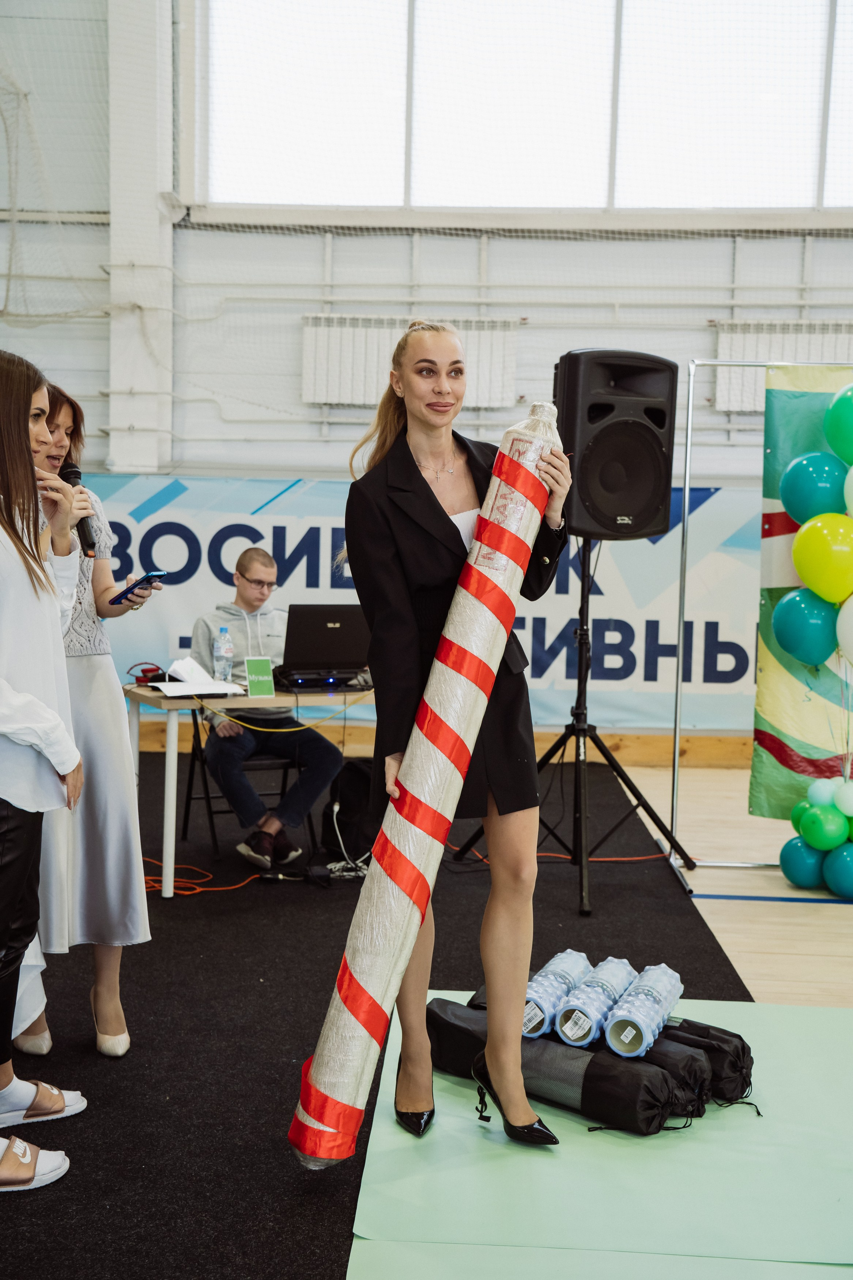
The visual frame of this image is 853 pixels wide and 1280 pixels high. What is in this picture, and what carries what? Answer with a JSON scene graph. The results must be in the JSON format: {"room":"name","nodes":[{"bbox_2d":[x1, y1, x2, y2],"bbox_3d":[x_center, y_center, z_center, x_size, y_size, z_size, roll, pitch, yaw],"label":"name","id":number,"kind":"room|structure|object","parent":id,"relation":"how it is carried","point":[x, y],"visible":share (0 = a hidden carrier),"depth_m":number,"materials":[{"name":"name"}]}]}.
{"room":"gym","nodes":[
{"label":"gym","id":0,"kind":"room"},
{"bbox_2d":[0,741,852,1279],"bbox_3d":[-0.709,1.078,3.713,5.677,0.080,6.623,1,5,2],"label":"floor","id":1,"kind":"structure","parent":0,"point":[138,1025],"depth_m":3.73,"materials":[{"name":"black carpet"}]},
{"bbox_2d":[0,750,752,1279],"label":"carpet","id":2,"kind":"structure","parent":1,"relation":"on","point":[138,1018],"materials":[{"name":"black carpet"}]},
{"bbox_2d":[0,344,83,1189],"bbox_3d":[-0.960,0.259,2.879,0.568,1.686,0.663,1,5,2],"label":"woman","id":3,"kind":"object","parent":2,"relation":"on","point":[16,737],"visible":0.99,"depth_m":2.85},
{"bbox_2d":[59,462,96,555],"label":"microphone","id":4,"kind":"object","parent":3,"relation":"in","point":[70,474],"visible":0.7,"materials":[{"name":"black metal"}]},
{"bbox_2d":[13,373,158,1060],"bbox_3d":[-0.959,0.203,3.523,0.519,1.650,0.540,1,5,2],"label":"woman","id":5,"kind":"object","parent":2,"relation":"on","point":[90,740],"visible":0.61,"depth_m":3.42},
{"bbox_2d":[110,570,165,603],"bbox_3d":[-0.777,-0.145,3.666,0.099,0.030,0.145,4,6,26],"label":"smartphone","id":6,"kind":"object","parent":5,"relation":"in","point":[145,579],"visible":0.98,"depth_m":3.64,"materials":[{"name":"blue"}]},
{"bbox_2d":[142,856,265,896],"bbox_3d":[-0.931,0.910,5.224,0.632,0.033,0.431,1,5,2],"label":"orange cable","id":7,"kind":"object","parent":2,"relation":"on","point":[197,890],"visible":0.65,"depth_m":5.17,"materials":[{"name":"orange plastic"}]},
{"bbox_2d":[178,707,310,858],"bbox_3d":[-0.748,0.558,5.709,0.449,0.673,0.476,-1,5,-26],"label":"folding chair","id":8,"kind":"object","parent":2,"relation":"on","point":[190,790],"visible":0.47,"depth_m":5.65,"materials":[{"name":"black metal"}]},
{"bbox_2d":[185,549,347,871],"bbox_3d":[-0.668,0.282,5.571,0.575,1.200,0.749,-2,6,-30],"label":"man","id":9,"kind":"object","parent":8,"relation":"on","point":[247,599],"visible":0.84,"depth_m":5.41},
{"bbox_2d":[125,678,372,897],"bbox_3d":[-0.567,0.544,5.376,1.093,0.717,0.689,1,5,2],"label":"table","id":10,"kind":"object","parent":2,"relation":"on","point":[172,760],"visible":0.54,"depth_m":5.11,"materials":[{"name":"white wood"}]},
{"bbox_2d":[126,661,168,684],"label":"headphones","id":11,"kind":"object","parent":10,"relation":"on","point":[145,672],"visible":0.81,"depth_m":5.33,"materials":[{"name":"red plastic"}]},
{"bbox_2d":[150,657,243,697],"bbox_3d":[-0.882,0.135,5.176,0.311,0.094,0.318,1,5,2],"label":"paper","id":12,"kind":"object","parent":10,"relation":"on","point":[210,682],"visible":0.95,"depth_m":5.14,"materials":[{"name":"white paper"}]},
{"bbox_2d":[213,626,234,682],"bbox_3d":[-0.803,0.066,5.341,0.072,0.234,0.069,1,5,2],"label":"water bottle","id":13,"kind":"object","parent":10,"relation":"on","point":[225,647],"visible":0.99,"depth_m":5.32,"materials":[{"name":"clear plastic"}]},
{"bbox_2d":[244,656,275,696],"bbox_3d":[-0.635,0.141,5.131,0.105,0.141,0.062,-1,5,-22],"label":"green sign","id":14,"kind":"object","parent":10,"relation":"on","point":[264,665],"visible":0.99,"depth_m":5.12,"materials":[{"name":"green paper"}]},
{"bbox_2d":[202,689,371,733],"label":"yellow cable","id":15,"kind":"object","parent":10,"relation":"hanging from","point":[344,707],"visible":0.92,"depth_m":5.31,"materials":[{"name":"yellow plastic"}]},
{"bbox_2d":[273,604,370,690],"bbox_3d":[-0.431,0.010,5.564,0.422,0.297,0.414,-1,5,-21],"label":"laptop","id":16,"kind":"object","parent":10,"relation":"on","point":[322,629],"visible":0.93,"depth_m":5.45,"materials":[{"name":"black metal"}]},
{"bbox_2d":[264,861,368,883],"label":"power strip","id":17,"kind":"object","parent":2,"relation":"on","point":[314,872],"visible":0.91,"depth_m":5.19,"materials":[{"name":"black plastic"}]},
{"bbox_2d":[322,760,380,862],"bbox_3d":[-0.260,0.699,5.625,0.326,0.395,0.288,1,5,2],"label":"backpack","id":18,"kind":"object","parent":2,"relation":"on","point":[352,775],"visible":0.7,"depth_m":5.53,"materials":[{"name":"black fabric"}]},
{"bbox_2d":[461,842,672,863],"bbox_3d":[0.535,0.885,5.705,1.013,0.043,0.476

Task brief - All the lines above must be written out exactly, without a single picture.

Output of the exercise -
The visual frame of this image is 853 pixels wide and 1280 pixels high. What is in this picture, and what carries what? Answer with a JSON scene graph. The results must be in the JSON format: {"room":"name","nodes":[{"bbox_2d":[x1, y1, x2, y2],"bbox_3d":[x_center, y_center, z_center, x_size, y_size, z_size, roll, pitch, yaw],"label":"name","id":number,"kind":"room|structure|object","parent":id,"relation":"how it is carried","point":[x, y],"visible":share (0 = a hidden carrier),"depth_m":number,"materials":[{"name":"name"}]}]}.
{"room":"gym","nodes":[
{"label":"gym","id":0,"kind":"room"},
{"bbox_2d":[0,741,852,1279],"bbox_3d":[-0.709,1.078,3.713,5.677,0.080,6.623,1,5,2],"label":"floor","id":1,"kind":"structure","parent":0,"point":[138,1025],"depth_m":3.73,"materials":[{"name":"black carpet"}]},
{"bbox_2d":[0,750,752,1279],"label":"carpet","id":2,"kind":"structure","parent":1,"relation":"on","point":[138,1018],"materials":[{"name":"black carpet"}]},
{"bbox_2d":[0,344,83,1189],"bbox_3d":[-0.960,0.259,2.879,0.568,1.686,0.663,1,5,2],"label":"woman","id":3,"kind":"object","parent":2,"relation":"on","point":[16,737],"visible":0.99,"depth_m":2.85},
{"bbox_2d":[59,462,96,555],"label":"microphone","id":4,"kind":"object","parent":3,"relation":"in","point":[70,474],"visible":0.7,"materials":[{"name":"black metal"}]},
{"bbox_2d":[13,373,158,1060],"bbox_3d":[-0.959,0.203,3.523,0.519,1.650,0.540,1,5,2],"label":"woman","id":5,"kind":"object","parent":2,"relation":"on","point":[90,740],"visible":0.61,"depth_m":3.42},
{"bbox_2d":[110,570,165,603],"bbox_3d":[-0.777,-0.145,3.666,0.099,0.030,0.145,4,6,26],"label":"smartphone","id":6,"kind":"object","parent":5,"relation":"in","point":[145,579],"visible":0.98,"depth_m":3.64,"materials":[{"name":"blue"}]},
{"bbox_2d":[142,856,265,896],"bbox_3d":[-0.931,0.910,5.224,0.632,0.033,0.431,1,5,2],"label":"orange cable","id":7,"kind":"object","parent":2,"relation":"on","point":[197,890],"visible":0.65,"depth_m":5.17,"materials":[{"name":"orange plastic"}]},
{"bbox_2d":[178,707,310,858],"bbox_3d":[-0.748,0.558,5.709,0.449,0.673,0.476,-1,5,-26],"label":"folding chair","id":8,"kind":"object","parent":2,"relation":"on","point":[190,790],"visible":0.47,"depth_m":5.65,"materials":[{"name":"black metal"}]},
{"bbox_2d":[185,549,347,871],"bbox_3d":[-0.668,0.282,5.571,0.575,1.200,0.749,-2,6,-30],"label":"man","id":9,"kind":"object","parent":8,"relation":"on","point":[247,599],"visible":0.84,"depth_m":5.41},
{"bbox_2d":[125,678,372,897],"bbox_3d":[-0.567,0.544,5.376,1.093,0.717,0.689,1,5,2],"label":"table","id":10,"kind":"object","parent":2,"relation":"on","point":[172,760],"visible":0.54,"depth_m":5.11,"materials":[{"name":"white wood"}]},
{"bbox_2d":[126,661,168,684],"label":"headphones","id":11,"kind":"object","parent":10,"relation":"on","point":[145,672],"visible":0.81,"depth_m":5.33,"materials":[{"name":"red plastic"}]},
{"bbox_2d":[150,657,243,697],"bbox_3d":[-0.882,0.135,5.176,0.311,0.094,0.318,1,5,2],"label":"paper","id":12,"kind":"object","parent":10,"relation":"on","point":[210,682],"visible":0.95,"depth_m":5.14,"materials":[{"name":"white paper"}]},
{"bbox_2d":[213,626,234,682],"bbox_3d":[-0.803,0.066,5.341,0.072,0.234,0.069,1,5,2],"label":"water bottle","id":13,"kind":"object","parent":10,"relation":"on","point":[225,647],"visible":0.99,"depth_m":5.32,"materials":[{"name":"clear plastic"}]},
{"bbox_2d":[244,656,275,696],"bbox_3d":[-0.635,0.141,5.131,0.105,0.141,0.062,-1,5,-22],"label":"green sign","id":14,"kind":"object","parent":10,"relation":"on","point":[264,665],"visible":0.99,"depth_m":5.12,"materials":[{"name":"green paper"}]},
{"bbox_2d":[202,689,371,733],"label":"yellow cable","id":15,"kind":"object","parent":10,"relation":"hanging from","point":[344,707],"visible":0.92,"depth_m":5.31,"materials":[{"name":"yellow plastic"}]},
{"bbox_2d":[273,604,370,690],"bbox_3d":[-0.431,0.010,5.564,0.422,0.297,0.414,-1,5,-21],"label":"laptop","id":16,"kind":"object","parent":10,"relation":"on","point":[322,629],"visible":0.93,"depth_m":5.45,"materials":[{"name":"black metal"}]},
{"bbox_2d":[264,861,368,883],"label":"power strip","id":17,"kind":"object","parent":2,"relation":"on","point":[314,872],"visible":0.91,"depth_m":5.19,"materials":[{"name":"black plastic"}]},
{"bbox_2d":[322,760,380,862],"bbox_3d":[-0.260,0.699,5.625,0.326,0.395,0.288,1,5,2],"label":"backpack","id":18,"kind":"object","parent":2,"relation":"on","point":[352,775],"visible":0.7,"depth_m":5.53,"materials":[{"name":"black fabric"}]},
{"bbox_2d":[461,842,672,863],"bbox_3d":[0.535,0.885,5.705,1.013,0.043,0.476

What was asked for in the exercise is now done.